U.S. Dist. Cts. (Kan), Guidelines for Discovery of Electronically Stored Information. [pdf]

Posted in 10th Circuit, D. Kan., FRCP 26(f), Meet and Confer | Tagged: | Leave a Comment »

Qualcomm mess ‘contaminates’ Day Casebeer partner

Posted by rjbiii on October 4, 2007

We posted an extensive discussion of the Qualcomm case in our second installment of e-discovery pitfalls. Now, law.com posts an article stating a Day Casebeer partner is “highly contaminated.”

In the fallout from a high-stakes discovery meltdown involving Qualcomm Inc., Day Casebeer Madrid & Batchelder partner Lee Patch has emerged highly contaminated.

According to fresh declarations filed Wednesday, Patch signed off on a junior Day Casebeer partner’s decision to withhold 21 potentially damaging e-mails from Qualcomm’s litigation opponent, Broadcom Corp.

But when the trial judge asked Patch about the e-mails days later, Patch created the impression he did not know they existed, his declaration said. Patch also told the judge that neither he, nor his colleagues, had made any determination about whether the e-mails should be turned over.

If you don’t think this is serious, take some time and read EAT WHAT YOU KILL, by Milton Reagan, Jr., describing the fall (and incarceration) of a prominent N.Y. state bankruptcy attorney, for basically lying to the court (by omission).
Judges hate it if they think they’re being lied to. No allegations of misconduct have been proven, and everyone deserves due process, so this isn’t to say that Mr. Patch or his associates has been proven to acting unethically or unlawfully. To continue:

Bier and Mammen told Patch they did not believe the e-mails were responsive. Patch concurred — but he never read the e-mails himself, his declaration says.

Day Casebeer therefore did not notify Broadcom of the e-mails. But 10 days later, a Qualcomm employee mentioned them on the stand during cross-examination.

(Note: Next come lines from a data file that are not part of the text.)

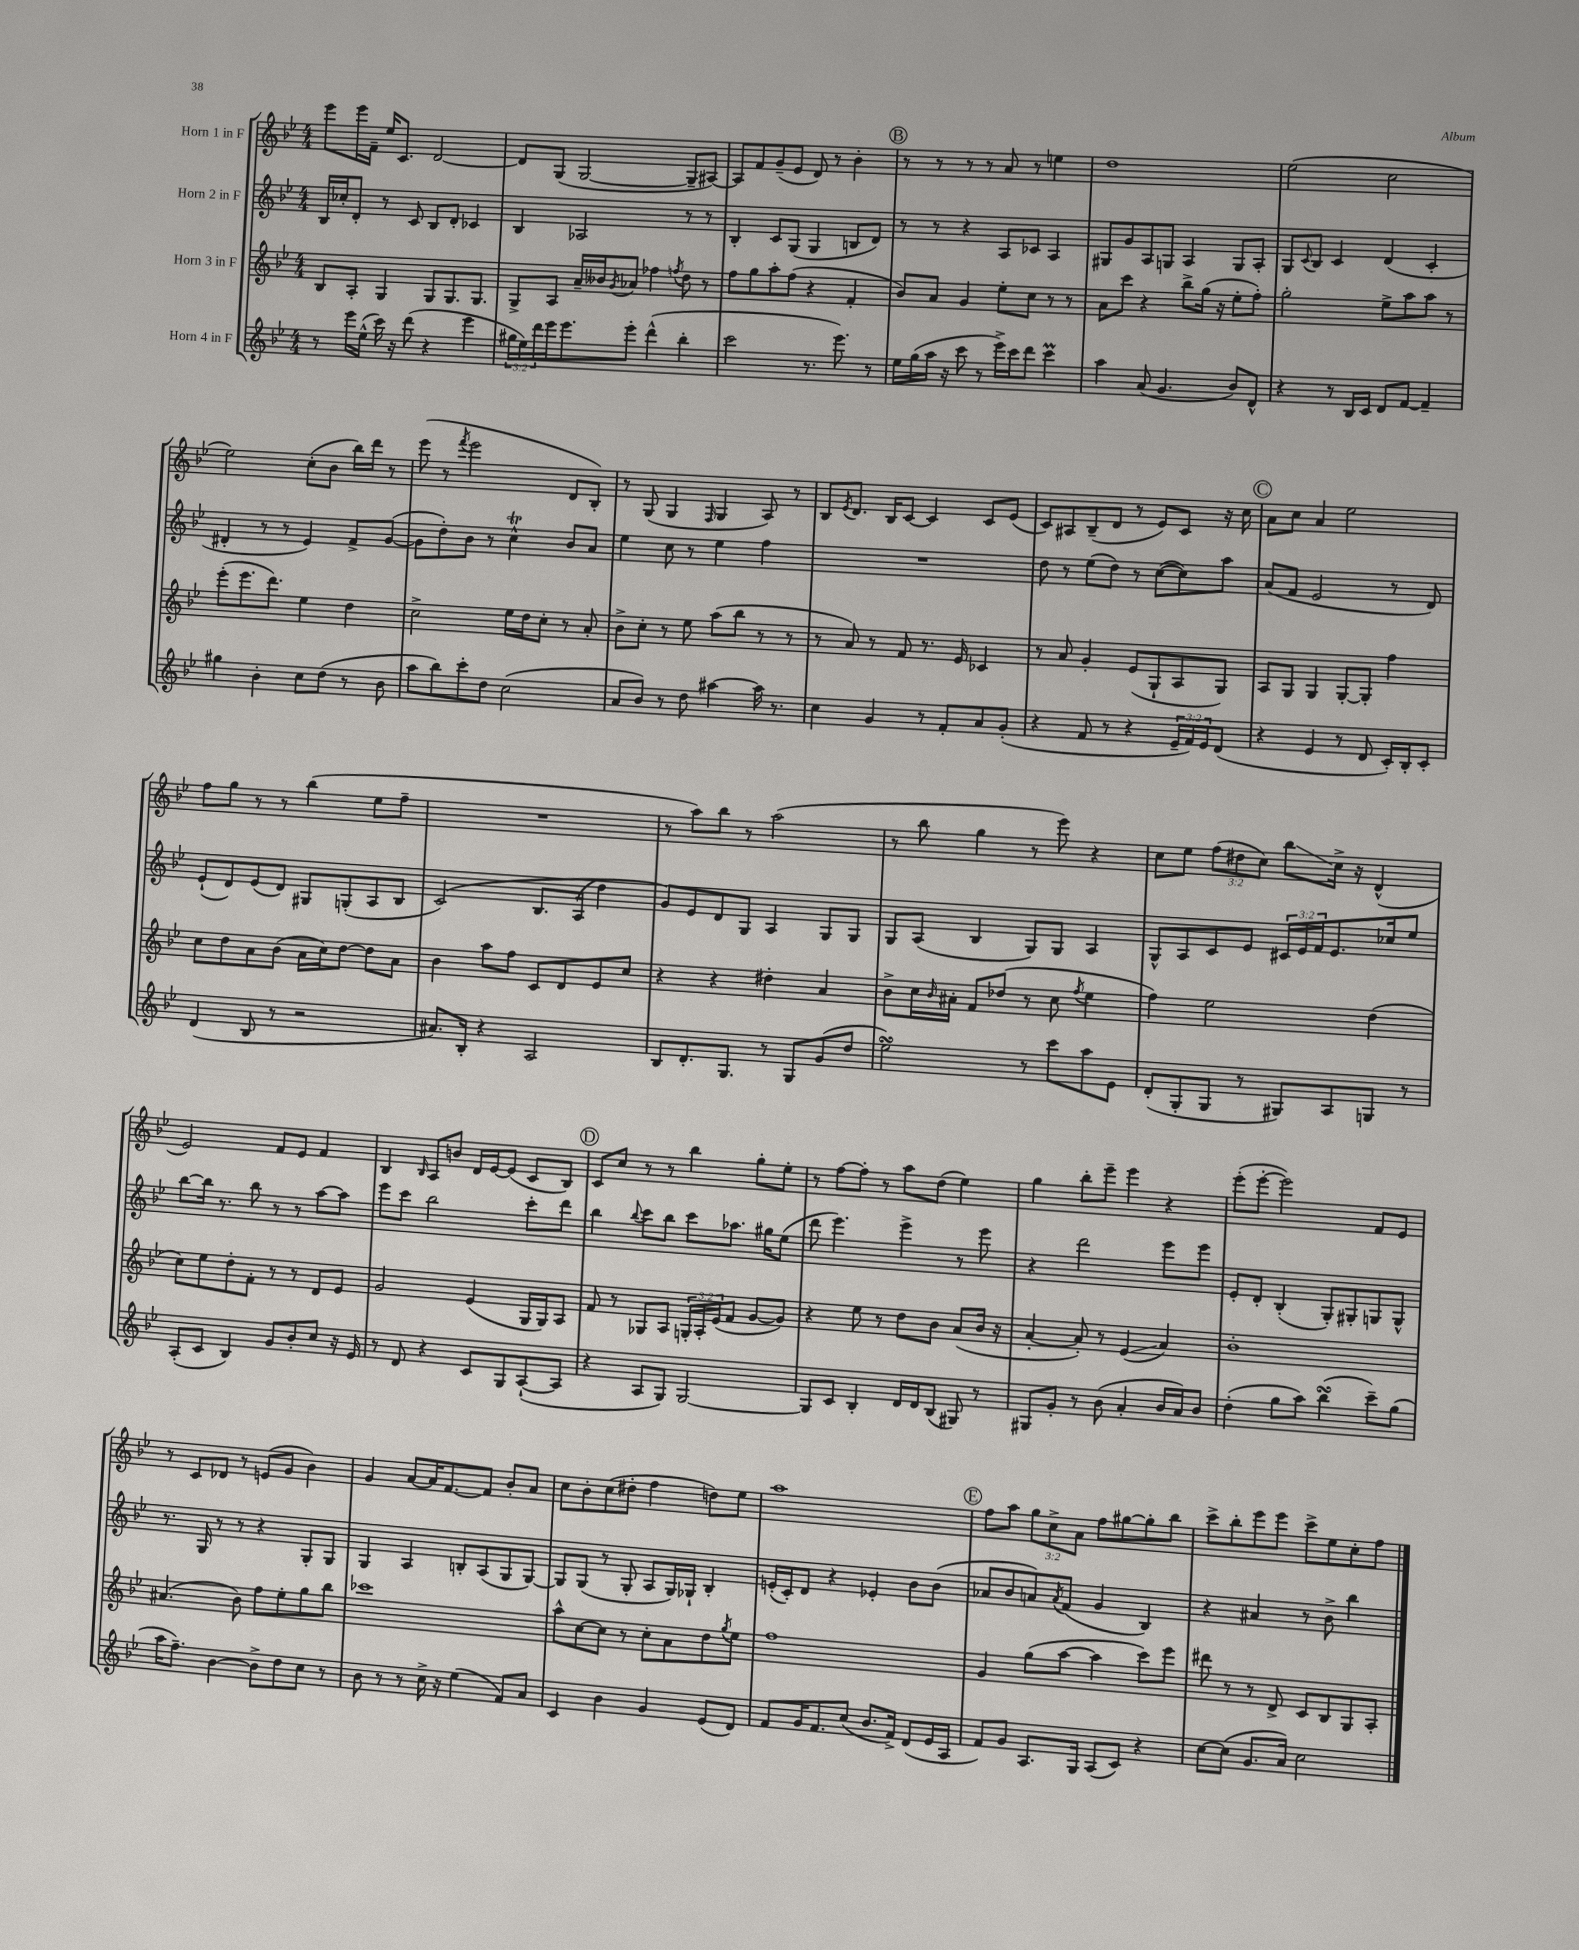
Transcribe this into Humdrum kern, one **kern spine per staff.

**kern	**kern	**kern	**kern
*staff4	*staff3	*staff2	*staff1
*clefG2	*clefG2	*clefG2	*clefG2
*k[b-e-]	*k[b-e-]	*k[b-e-]	*k[b-e-]
*M4/4	*M4/4	*M4/4	*M4/4
8r	8B-	16B-	8eee-
.	.	16cc-'	.
16eee-	8A'	8d'	16eee-
(16ee-^^	.	.	16f~
16ccc)	4G	8r	16ee-
16r	.	.	8.c
(8ddd	.	8c	.
4r	8G	8B-	[2d
.	8.G	8d'	.
4eee-	.	4c-	.
.	8.G	.	.
=	=	=	=
24gg#	8G^	4B-	8d]
24ee-)	.	.	.
24ddd	.	.	.
16eee-	8A	.	(8G
8.eee-	.	.	.
.	16a~	2A-	[2G
.	16b--	.	.
.	8qg	.	.
8eee-'	8a-	.	.
(4ddd^^	4ff-	.	.
.	8qff	.	.
4bb-'	8dd	8r	8G~]
.	8r	8r	[8A#)
=	=	=	=
2ccc	8ff	4B-'	8A#]
.	8gg	.	8f
.	8aa'	8c	(8g~
.	(8ff	(8G	8e-
8.r	4r	4G	8d)
.	.	.	8r
8.eee-)	.	.	.
.	4f'	8B	4b-'
8r	.	8d)	.
=	=	=	=
16ee-	8b-)	8r	8r
(16gg	.	.	.
16aa	8a	8r	8r
16r	.	.	.
8ccc	4g	4r	8r
8r	.	.	8r
16eee-^)	8ee-'	8A	8a
16ccc	.	.	.
8ddd	8cc	8c-	8r
4ccc	8r	4A	4ee
.	8r	.	.
=	=	=	=
4aa	8a	8G#	1dd
.	8ccc	8g	.
(8a	4r	8A	.
4.g	.	8G	.
.	8bb-^	4A	.
.	(16gg	.	.
.	16r	.	.
8b-)	8ee-'	8G	.
8d^^	8ff')	8A'	.
=	=	=	=
4r	2gg'	8G	(2ee-
.	.	8qqc	.
.	.	8B-	.
8r	.	4c	.
16B-	.	.	.
16c	.	.	.
8d	8ee-^	(4d	2cc
[8f	8aa	.	.
4f~]	8aa	4c'	.
.	8r	.	.
=	=	=	=
4gg#	(8eee-'	4d#'	2ee-)
.	8.eee-	.	.
4b-'	.	8r	.
.	8.ddd)	.	.
.	.	8r	.
8cc	4ee-	4e-)	(8cc'
(8dd	.	.	8b-
8r	4dd	8f^	16bb-)
.	.	.	16ddd
8b-	.	([8g	8r
=	=	=	=
8aa	2cc^	8g]	(8eee-
8bb-)	.	8dd')	8r
.	.	.	8qfff
8ccc'	.	8b-	2eee-
8dd	.	8r	.
(2cc	16ee-	4cc^^	.
.	16dd	.	.
.	8cc'	.	.
.	8r	8b-	8d
.	8a'	8a	8B-')
=	=	=	=
8a	8b-^	4ee-	8r
8b-)	8cc'	.	(8G
8r	8r	8cc	4G
8dd	8ee-	8r	.
.	.	.	16qqF
[4aa#	(8aa	4ee-	4G
.	8bb-	.	.
16aa#]	8r	4ff	8A)
8.r	.	.	.
.	8r	.	8r
=	=	=	=
4cc	8r	1r	8B-
.	.	.	8qe-
.	8a)	.	8.d
4g	8r	.	.
.	.	.	16B-
.	8f	.	[8c
8r	8.r	.	4c]
8f'	.	.	.
.	16e-	.	.
8a	4c-	.	8c
(8g'	.	.	(8e-
=	=	=	=
4r	8r	8dd	8c)
.	8a	8r	8A#
8f	4g'	(8ee-	(8B-~
8r	.	8dd)	8d
4r	(8e-	8r	8r
.	8G`	([8cc	8e-)
24e-~	8A	8cc])	8c
24f)	.	.	.
24e-	.	.	.
(8d	8G)	8aa	16r
.	.	.	16cc
=	=	=	=
4r	8A	(8a	8a
.	8G	8f	8cc
4e-	4G	2e-	4a
8r	[8G'	.	2ee-
8d	8G']	.	.
16c')	4ff	8r	.
16B-'	.	.	.
8c'	.	8d)	.
=	=	=	=
(4d	8cc	(8e-`	8ff
.	8dd	8d)	8gg
8B-	8a	(8e-	8r
8r	(8b-	8d)	8r
2r	16a	8G#	(4bb-
.	16cc)	.	.
.	[8dd	(8G'	.
.	8dd]	8A	8ee-
.	8a	8B-	8ff~
=	=	=	=
8.a#)	4b-	&(2c)	1r
16B-'	.	.	.
4r	8aa	.	.
.	8ff	.	.
2A	8c	8.B-	.
.	8d	.	.
.	.	(16A	.
.	8e-	4dd)	.
.	8cc	.	.
=	=	=	=
8B-	4r	8g&)	8r
8.d'	.	8e-	8aa)
.	4r	8d	8bb-
8.G	.	.	.
.	.	8G	8r
8r	4dd#'	4A	(2aa
8G	.	.	.
(8g	4a	8G	.
8dd	.	8G	.
=	=	=	=
2ee-)	8b-^	8G	8r
.	16cc	(8A	8bb-
.	16qqb-	.	.
.	16a#'	.	.
.	8f	4B-	4gg
.	(8dd-	.	.
8r	8r	8G)	8r
8ccc	8cc	8G	8eee-)
.	8qff	.	.
8aa	4ee-	4A	4r
8e-	.	.	.
=	=	=	=
(8d'	4ff)	8G^^	8cc
8G'	.	8A	8ee-
8G	2ee-	8c	(12ff
.	.	.	12dd#
8r	.	8e-	.
.	.	.	12cc)
8G#)	.	24c#	8bb-
.	.	24e-	.
.	.	24f	.
8A	.	8.e-	16cc^
.	.	.	16r
8G	(4dd	.	(4d^^
.	.	16cc-	.
8r	.	8ee-	.
=	=	=	=
(8A'	8cc)	[8bb-	2e-)
8c	8ee-	16bb-]	.
.	.	8.r	.
4B-)	8dd'	.	.
.	8f'	8bb-	.
8g	8r	8r	8f
8b-'	8r	8r	8e-
8cc	8d	[8aa	4f
16r	8e-	8aa]	.
16e-	.	.	.
=	=	=	=
8r	2g	8eee-	4B-
8d	.	8ccc	.
.	.	.	16qqB-
4r	.	2bb-	8A
.	.	.	8b
8c	(4e-	.	16d
.	.	.	[16e-
8G	.	.	(8e-]
([8A`	16G	8ccc'	8c
.	16G)	.	.
8A]	8A	8ddd	8B-)
=	=	=	=
4r	8f	4bb-	8c
.	8r	.	8cc
.	.	8qqbb-	.
8A	8G-	8ccc	8r
8G)	8A	8bb-	8r
[2G	24G'	8ccc	4bb-
.	24A'	.	.
.	(24e-	.	.
.	8f	8.aa-	.
.	[8g	.	8gg'
.	.	16gg#	.
.	8g])	(8ee-	8ee-'
=	=	=	=
8G]	4r	8ddd	8r
8c	.	4.eee-)	[8ff
4B-'	8ee-	.	8ff']
.	8r	.	8r
16d	8dd	4eee-^	8aa
16d	.	.	.
(8B-	8b-	.	(8dd
8G#)	(8a	8r	4ee-)
8r	16b-	8eee-	.
.	16r	.	.
=	=	=	=
8G#	[4a'	4r	4gg
8g'	.	.	.
8r	8a'])	2ddd	8bb-'
(8b-	8r	.	8eee-~
4a'	(4e-	.	4eee-
16b-	4a)	8eee-	4r
16a)	.	.	.
8b-	.	8eee-	.
=	=	=	=
(4dd'	1b-'	8e-'	(8eee-'
.	.	8d'	[8eee-'
8gg	.	(4B-'	2eee-])
8aa)	.	.	.
(4bb-	.	8G')	.
.	.	8G#'	.
8ccc~)	.	8G	8f
(8gg	.	8G^^	8e-
=	=	=	=
16aa	(4.a#	8.r	8r
8.ff~)	.	.	.
.	.	.	8c
.	.	16G	.
[4b-	.	8r	8d-
.	8b-)	8r	8r
8b-^]	8ff	4r	(8e
8dd	8ee-'	.	8g
8cc	8gg	8G'	4b-)
8r	8bb-	8G	.
=	=	=	=
8b-	1ccc-	4G	4g
8r	.	.	.
8r	.	4A	[8a
16cc^	.	.	16a]
16r	.	.	[8.f
(4ee-	.	8B'	.
.	.	(8A	8f]
8f)	.	8G	8b-'
8a	.	[8G)	8a
=	=	=	=
4c	8aa^^	8G]	8cc
.	[8cc	(8G	8b-'
4b-	8cc]	8r	(8cc
.	8r	8G'	8dd#'
4g	8cc'	8A	4ff
.	8a	16G)	.
.	.	16G-`	.
(8e-	8dd	4B-'	8dd)
.	8qgg	.	.
8d)	8ee-	.	8ee-
=	=	=	=
8f	1ff	(16e'	1aa
.	.	16c')	.
16g	.	8d	.
8.f	.	.	.
.	.	4r	.
(8cc	.	.	.
8.b-	.	4e-'	.
16f^)	.	.	.
(8d	.	8b-	.
16e-	.	(8b-	.
16A	.	.	.
=	=	=	=
8f)	4g	8a-	8ff
8g	.	8b-	8aa
8.A	(8gg	8a)	12gg
.	.	.	12cc^
.	.	8qa	.
.	[8aa	(8f	.
.	.	.	12a
16G	.	.	.
(8A	4aa]	4g	8ff
8c)	.	.	[8gg#
4r	8ccc)	4B-)	8gg#']
.	8eee-	.	8bb-
=	=	=	=
[8cc	8ddd#	4r	8ccc^
(8cc]	8r	.	8bb-'
8.g	8r	4a#	8eee-
.	8d^	.	8eee-
16a)	.	.	.
2cc	8c	8r	8ccc^
.	8B-	8b-^	8ee-
.	8G	4bb-	8cc'
.	8A'	.	8ff
==	==	==	==
*-	*-	*-	*-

Ultimately over 200,000 pages of relevant documents were found that hadn’t been produced. This seems to be an extreme case, but what it does illustrate (or will illustrate, should serious sanctions be the result result) is that in this age of computer forensics, non-deleted deleted files, and easy distribution, it isn’t worth the risk for attorneys to conspire to conceal evidence, no matter how harmful it may be for the client.